◆ **Information provided**:
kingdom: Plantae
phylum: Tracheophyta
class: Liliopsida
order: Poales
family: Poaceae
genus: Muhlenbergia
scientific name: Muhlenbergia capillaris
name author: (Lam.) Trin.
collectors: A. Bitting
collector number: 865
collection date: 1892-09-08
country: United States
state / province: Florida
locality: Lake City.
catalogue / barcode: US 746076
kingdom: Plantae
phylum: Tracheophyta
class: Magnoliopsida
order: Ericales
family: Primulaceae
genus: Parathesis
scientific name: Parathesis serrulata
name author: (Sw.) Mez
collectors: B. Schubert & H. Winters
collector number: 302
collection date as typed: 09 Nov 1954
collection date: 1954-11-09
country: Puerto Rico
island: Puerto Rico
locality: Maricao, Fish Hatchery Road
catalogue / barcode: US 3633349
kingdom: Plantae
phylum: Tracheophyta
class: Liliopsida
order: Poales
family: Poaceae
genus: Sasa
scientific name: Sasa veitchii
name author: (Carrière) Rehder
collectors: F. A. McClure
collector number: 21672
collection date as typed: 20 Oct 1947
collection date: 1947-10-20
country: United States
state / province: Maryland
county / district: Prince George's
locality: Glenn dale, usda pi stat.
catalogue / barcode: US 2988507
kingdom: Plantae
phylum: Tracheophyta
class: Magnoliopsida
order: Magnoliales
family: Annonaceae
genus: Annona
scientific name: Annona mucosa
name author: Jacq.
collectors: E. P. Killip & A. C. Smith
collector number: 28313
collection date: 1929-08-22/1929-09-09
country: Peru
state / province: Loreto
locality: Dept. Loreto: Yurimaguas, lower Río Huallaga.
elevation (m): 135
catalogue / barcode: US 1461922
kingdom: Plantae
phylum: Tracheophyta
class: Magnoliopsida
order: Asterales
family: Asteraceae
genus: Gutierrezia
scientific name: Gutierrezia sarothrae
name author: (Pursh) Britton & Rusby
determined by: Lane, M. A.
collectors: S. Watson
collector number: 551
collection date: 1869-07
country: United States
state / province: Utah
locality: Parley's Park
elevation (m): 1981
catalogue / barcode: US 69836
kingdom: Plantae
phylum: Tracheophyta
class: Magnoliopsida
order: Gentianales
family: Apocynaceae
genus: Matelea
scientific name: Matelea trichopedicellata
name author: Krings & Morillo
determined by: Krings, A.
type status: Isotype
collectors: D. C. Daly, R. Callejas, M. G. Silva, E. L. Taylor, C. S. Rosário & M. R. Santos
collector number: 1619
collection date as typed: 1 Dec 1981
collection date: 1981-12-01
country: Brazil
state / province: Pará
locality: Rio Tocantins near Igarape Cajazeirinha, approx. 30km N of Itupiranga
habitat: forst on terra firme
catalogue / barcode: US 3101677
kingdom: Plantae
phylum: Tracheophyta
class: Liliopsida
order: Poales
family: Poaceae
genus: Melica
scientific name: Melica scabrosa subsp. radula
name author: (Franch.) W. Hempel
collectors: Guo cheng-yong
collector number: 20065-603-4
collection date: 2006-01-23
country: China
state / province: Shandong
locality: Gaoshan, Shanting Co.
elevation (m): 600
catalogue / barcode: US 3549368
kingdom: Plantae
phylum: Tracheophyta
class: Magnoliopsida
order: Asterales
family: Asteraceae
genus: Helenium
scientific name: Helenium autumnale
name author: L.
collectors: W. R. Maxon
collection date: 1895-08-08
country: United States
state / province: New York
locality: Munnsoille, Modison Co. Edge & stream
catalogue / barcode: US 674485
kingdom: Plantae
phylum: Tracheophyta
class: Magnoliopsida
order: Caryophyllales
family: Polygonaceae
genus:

◆ **Short problem**:
Rewrite the records, replacing "collector number" with "collection number" everywhere it appears and leaving everything else unchanged.

◆ **Response below**:
kingdom: Plantae
phylum: Tracheophyta
class: Liliopsida
order: Poales
family: Poaceae
genus: Muhlenbergia
scientific name: Muhlenbergia capillaris
name author: (Lam.) Trin.
collectors: A. Bitting
collection number: 865
collection date: 1892-09-08
country: United States
state / province: Florida
locality: Lake City.
catalogue / barcode: US 746076
kingdom: Plantae
phylum: Tracheophyta
class: Magnoliopsida
order: Ericales
family: Primulaceae
genus: Parathesis
scientific name: Parathesis serrulata
name author: (Sw.) Mez
collectors: B. Schubert & H. Winters
collection number: 302
collection date as typed: 09 Nov 1954
collection date: 1954-11-09
country: Puerto Rico
island: Puerto Rico
locality: Maricao, Fish Hatchery Road
catalogue / barcode: US 3633349
kingdom: Plantae
phylum: Tracheophyta
class: Liliopsida
order: Poales
family: Poaceae
genus: Sasa
scientific name: Sasa veitchii
name author: (Carrière) Rehder
collectors: F. A. McClure
collection number: 21672
collection date as typed: 20 Oct 1947
collection date: 1947-10-20
country: United States
state / province: Maryland
county / district: Prince George's
locality: Glenn dale, usda pi stat.
catalogue / barcode: US 2988507
kingdom: Plantae
phylum: Tracheophyta
class: Magnoliopsida
order: Magnoliales
family: Annonaceae
genus: Annona
scientific name: Annona mucosa
name author: Jacq.
collectors: E. P. Killip & A. C. Smith
collection number: 28313
collection date: 1929-08-22/1929-09-09
country: Peru
state / province: Loreto
locality: Dept. Loreto: Yurimaguas, lower Río Huallaga.
elevation (m): 135
catalogue / barcode: US 1461922
kingdom: Plantae
phylum: Tracheophyta
class: Magnoliopsida
order: Asterales
family: Asteraceae
genus: Gutierrezia
scientific name: Gutierrezia sarothrae
name author: (Pursh) Britton & Rusby
determined by: Lane, M. A.
collectors: S. Watson
collection number: 551
collection date: 1869-07
country: United States
state / province: Utah
locality: Parley's Park
elevation (m): 1981
catalogue / barcode: US 69836
kingdom: Plantae
phylum: Tracheophyta
class: Magnoliopsida
order: Gentianales
family: Apocynaceae
genus: Matelea
scientific name: Matelea trichopedicellata
name author: Krings & Morillo
determined by: Krings, A.
type status: Isotype
collectors: D. C. Daly, R. Callejas, M. G. Silva, E. L. Taylor, C. S. Rosário & M. R. Santos
collection number: 1619
collection date as typed: 1 Dec 1981
collection date: 1981-12-01
country: Brazil
state / province: Pará
locality: Rio Tocantins near Igarape Cajazeirinha, approx. 30km N of Itupiranga
habitat: forst on terra firme
catalogue / barcode: US 3101677
kingdom: Plantae
phylum: Tracheophyta
class: Liliopsida
order: Poales
family: Poaceae
genus: Melica
scientific name: Melica scabrosa subsp. radula
name author: (Franch.) W. Hempel
collectors: Guo cheng-yong
collection number: 20065-603-4
collection date: 2006-01-23
country: China
state / province: Shandong
locality: Gaoshan, Shanting Co.
elevation (m): 600
catalogue / barcode: US 3549368
kingdom: Plantae
phylum: Tracheophyta
class: Magnoliopsida
order: Asterales
family: Asteraceae
genus: Helenium
scientific name: Helenium autumnale
name author: L.
collectors: W. R. Maxon
collection date: 1895-08-08
country: United States
state / province: New York
locality: Munnsoille, Modison Co. Edge & stream
catalogue / barcode: US 674485
kingdom: Plantae
phylum: Tracheophyta
class: Magnoliopsida
order: Caryophyllales
family: Polygonaceae
genus:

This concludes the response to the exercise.